- Your task -
Report each line of the material below that contains the string "label". Case counts.
>> START
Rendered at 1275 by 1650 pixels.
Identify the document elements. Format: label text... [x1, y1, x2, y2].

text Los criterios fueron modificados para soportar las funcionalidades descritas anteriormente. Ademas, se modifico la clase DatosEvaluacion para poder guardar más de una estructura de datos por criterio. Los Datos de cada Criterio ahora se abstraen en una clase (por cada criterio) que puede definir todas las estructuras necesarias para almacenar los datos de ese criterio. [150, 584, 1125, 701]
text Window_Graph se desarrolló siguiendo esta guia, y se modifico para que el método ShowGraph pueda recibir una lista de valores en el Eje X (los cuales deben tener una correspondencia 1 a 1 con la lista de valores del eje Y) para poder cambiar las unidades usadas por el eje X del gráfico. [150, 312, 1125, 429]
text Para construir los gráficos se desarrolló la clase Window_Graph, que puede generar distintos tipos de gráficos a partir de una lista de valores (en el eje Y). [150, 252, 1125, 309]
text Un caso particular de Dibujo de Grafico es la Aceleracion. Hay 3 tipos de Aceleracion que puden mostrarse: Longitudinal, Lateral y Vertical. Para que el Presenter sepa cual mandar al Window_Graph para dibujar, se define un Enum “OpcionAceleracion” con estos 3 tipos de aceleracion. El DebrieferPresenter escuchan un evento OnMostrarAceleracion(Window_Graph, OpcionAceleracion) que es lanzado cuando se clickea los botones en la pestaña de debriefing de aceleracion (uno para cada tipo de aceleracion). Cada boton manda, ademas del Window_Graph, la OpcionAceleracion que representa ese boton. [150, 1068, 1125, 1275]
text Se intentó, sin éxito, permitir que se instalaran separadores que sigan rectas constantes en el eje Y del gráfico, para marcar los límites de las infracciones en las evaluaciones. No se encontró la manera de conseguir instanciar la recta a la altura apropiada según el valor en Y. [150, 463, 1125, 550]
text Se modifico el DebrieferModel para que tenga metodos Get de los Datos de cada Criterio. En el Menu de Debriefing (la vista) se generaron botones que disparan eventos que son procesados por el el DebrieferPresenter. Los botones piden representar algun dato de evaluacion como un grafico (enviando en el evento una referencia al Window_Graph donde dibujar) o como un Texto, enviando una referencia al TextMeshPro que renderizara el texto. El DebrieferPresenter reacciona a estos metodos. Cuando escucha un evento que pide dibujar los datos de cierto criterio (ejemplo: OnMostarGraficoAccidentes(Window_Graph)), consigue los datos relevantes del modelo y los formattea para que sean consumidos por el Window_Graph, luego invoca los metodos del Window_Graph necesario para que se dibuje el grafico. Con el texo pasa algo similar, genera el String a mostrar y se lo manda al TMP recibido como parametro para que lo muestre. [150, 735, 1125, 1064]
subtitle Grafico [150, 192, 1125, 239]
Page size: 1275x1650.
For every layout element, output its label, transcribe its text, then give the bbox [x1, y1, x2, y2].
>> END
- Correct output -
Identify the document elements. Format: label text... [x1, y1, x2, y2].
For every layout element, output its label, transcribe its text, then give the bbox [x1, y1, x2, y2].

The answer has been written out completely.